Mayoral Hopeful Suing City Secretary

mayoral candidate
Jrmar Jefferson | Image by Jrmar Jefferson/Facebook

Jrmar Jefferson is suing the City after being disqualified from running for mayor, but he reportedly filed his initial lawsuit in the wrong court.

Jefferson previously alleged to The Dallas Express that the City Secretary’s Office blocked him from being on the ballot in May even though he fulfilled the necessary requirements.

He announced his intention to file a lawsuit over the matter at the beginning of March.

However, last week, a county district judge declined to rule on Jefferson’s case and explained that state election law dictates a higher court is needed to rule on cases involving municipal elections.

“It seems to me that a plain reading of the election code says you’re supposed to be in the Supreme Court or the Court of Appeals,” said Judge Eric Moyé, as reported by The Dallas Morning News.

Moyé reportedly explained that Jefferson filed an amended lawsuit on Wednesday morning at 6 a.m. and failed to give the City the required three-day notice.

His initial lawsuit listed the City of Dallas as the defendant, while the amended suit was filed against City Secretary Bilierae Johnson.

Last Tuesday, Jefferson hired attorney Paul Davis as his legal counsel.

“He wasn’t able to get counsel until yesterday,” Davis told the judge, per The Dallas Morning News. “He called everybody in town, and nobody wanted to go against the mayor.”

Davis said that Jefferson did not follow proper procedure in filing the lawsuit because he had no attorney at the time.

Davis explained that, according to case law, it is more proper to sue Secretary Johnson than the City because it was Johnson who determined Jefferson did not qualify to be on the ballot.

In a statement to The Dallas Express, Jefferson said, “I understand why so many individuals have lost faith in our legal system.”

“I was devastated when no Democratic lawyer or organization agreed to represent me,” he continued. “I had to file pro se, and my life has been turned upside down.

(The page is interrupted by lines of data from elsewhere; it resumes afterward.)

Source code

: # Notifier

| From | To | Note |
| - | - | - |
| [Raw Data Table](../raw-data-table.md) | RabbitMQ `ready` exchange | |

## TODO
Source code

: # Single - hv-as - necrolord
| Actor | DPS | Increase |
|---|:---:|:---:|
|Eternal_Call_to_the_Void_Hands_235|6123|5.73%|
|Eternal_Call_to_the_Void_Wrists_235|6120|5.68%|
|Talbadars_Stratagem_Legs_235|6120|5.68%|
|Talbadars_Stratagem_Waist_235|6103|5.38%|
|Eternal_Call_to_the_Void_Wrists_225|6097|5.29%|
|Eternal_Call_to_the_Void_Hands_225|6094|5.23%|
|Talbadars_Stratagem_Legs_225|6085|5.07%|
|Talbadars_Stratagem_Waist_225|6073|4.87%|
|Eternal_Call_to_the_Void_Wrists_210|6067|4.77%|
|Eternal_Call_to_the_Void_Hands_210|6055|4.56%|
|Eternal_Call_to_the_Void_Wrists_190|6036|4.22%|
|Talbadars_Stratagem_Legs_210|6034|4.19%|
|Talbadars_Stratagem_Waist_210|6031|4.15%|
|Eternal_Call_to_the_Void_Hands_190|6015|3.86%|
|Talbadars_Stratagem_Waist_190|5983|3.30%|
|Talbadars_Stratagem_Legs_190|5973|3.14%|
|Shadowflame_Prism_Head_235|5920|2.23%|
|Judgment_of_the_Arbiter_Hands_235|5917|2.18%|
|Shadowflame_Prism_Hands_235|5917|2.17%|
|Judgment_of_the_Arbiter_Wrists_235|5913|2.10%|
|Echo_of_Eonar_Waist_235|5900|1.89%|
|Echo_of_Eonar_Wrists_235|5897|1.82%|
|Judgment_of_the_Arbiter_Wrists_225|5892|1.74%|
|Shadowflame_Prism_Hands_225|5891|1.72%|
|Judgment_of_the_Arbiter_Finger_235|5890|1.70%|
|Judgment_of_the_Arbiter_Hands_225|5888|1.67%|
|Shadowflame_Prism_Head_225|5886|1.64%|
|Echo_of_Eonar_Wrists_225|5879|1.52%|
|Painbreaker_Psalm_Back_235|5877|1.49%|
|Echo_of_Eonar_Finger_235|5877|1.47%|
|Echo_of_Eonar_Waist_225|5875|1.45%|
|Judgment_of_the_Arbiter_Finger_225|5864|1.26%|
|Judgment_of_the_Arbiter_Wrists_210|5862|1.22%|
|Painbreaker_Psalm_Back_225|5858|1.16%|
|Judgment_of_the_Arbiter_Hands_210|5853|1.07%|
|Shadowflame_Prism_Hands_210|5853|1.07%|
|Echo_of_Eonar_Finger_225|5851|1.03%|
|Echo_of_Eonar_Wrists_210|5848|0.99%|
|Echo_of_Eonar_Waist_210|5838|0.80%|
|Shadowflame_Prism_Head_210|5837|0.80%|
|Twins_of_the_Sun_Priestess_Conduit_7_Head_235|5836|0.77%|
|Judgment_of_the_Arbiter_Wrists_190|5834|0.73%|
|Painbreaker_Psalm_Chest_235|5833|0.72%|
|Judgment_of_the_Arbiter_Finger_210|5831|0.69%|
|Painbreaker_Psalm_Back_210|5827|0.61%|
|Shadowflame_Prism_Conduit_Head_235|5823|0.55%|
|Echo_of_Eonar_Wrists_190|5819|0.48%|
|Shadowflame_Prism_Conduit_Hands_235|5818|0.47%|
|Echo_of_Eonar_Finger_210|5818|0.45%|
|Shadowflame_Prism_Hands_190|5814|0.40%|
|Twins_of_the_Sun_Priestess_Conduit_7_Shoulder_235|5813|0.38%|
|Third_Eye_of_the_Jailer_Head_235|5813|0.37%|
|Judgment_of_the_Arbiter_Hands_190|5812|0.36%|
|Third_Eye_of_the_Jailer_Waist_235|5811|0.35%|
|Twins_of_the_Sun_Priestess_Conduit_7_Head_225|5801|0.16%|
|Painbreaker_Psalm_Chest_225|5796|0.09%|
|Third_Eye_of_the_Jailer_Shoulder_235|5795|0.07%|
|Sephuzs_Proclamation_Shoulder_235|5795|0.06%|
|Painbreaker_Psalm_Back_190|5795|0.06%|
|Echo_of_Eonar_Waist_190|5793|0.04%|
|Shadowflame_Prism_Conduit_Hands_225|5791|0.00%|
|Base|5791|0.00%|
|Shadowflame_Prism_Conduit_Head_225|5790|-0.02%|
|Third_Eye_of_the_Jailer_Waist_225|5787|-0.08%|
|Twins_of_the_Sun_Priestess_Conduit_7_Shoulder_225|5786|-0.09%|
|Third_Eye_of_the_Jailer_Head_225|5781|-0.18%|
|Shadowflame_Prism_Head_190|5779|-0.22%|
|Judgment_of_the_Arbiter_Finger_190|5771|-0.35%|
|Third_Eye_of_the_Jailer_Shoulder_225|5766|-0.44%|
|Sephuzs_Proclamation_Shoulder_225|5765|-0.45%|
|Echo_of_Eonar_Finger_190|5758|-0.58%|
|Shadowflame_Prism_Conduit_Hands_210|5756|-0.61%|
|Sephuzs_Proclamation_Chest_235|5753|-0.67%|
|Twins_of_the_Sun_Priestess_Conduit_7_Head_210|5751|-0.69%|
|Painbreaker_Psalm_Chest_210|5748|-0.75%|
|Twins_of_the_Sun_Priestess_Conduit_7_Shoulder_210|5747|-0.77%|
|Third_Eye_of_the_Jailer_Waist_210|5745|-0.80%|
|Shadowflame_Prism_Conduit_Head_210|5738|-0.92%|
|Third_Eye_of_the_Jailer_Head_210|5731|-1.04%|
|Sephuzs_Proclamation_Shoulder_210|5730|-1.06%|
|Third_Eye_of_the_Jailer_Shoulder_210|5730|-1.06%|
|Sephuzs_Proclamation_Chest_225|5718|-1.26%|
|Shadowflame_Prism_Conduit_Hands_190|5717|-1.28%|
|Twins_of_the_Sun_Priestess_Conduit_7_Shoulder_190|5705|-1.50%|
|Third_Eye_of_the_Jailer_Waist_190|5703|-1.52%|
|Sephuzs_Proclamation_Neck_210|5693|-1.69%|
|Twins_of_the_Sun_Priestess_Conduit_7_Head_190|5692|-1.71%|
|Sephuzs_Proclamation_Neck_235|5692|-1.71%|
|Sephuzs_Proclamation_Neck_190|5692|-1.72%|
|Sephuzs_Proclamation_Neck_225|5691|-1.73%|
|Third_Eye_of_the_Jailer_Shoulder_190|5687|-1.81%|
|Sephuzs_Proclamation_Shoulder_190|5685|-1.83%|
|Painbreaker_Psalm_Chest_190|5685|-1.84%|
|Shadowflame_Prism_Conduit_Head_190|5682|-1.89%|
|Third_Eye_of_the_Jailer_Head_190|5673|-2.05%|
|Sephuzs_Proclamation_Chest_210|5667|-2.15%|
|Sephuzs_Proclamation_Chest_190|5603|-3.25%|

It was extremely challenging to find a lawyer who would accept the case.”

Jefferson described Davis as a “courageous attorney” and a “constitutional conservative” willing to “stand against the injustice committed against me and those that want to see change in the City of Dallas.”

“I believe that Judge Eric Moyé believes in justice and that liberty is not an inconvenient truth,” he continued. “My attorney located legal authority in his research that authorizes Judge Moyé to have jurisdiction over the case.”

“We have just filed an amended petition with that authority and are requesting a new temporary restraining order hearing as soon as possible,” he told The Dallas Express.

Jefferson reiterated his belief that “no candidate should run unopposed” and says he prays “that the people will elect a mayor who cares about them” once more.

The Dallas Express reached out to the City of Dallas and the City Secretary’s Office for comment regarding Jefferson’s case multiple times but received no statements by the time of publication.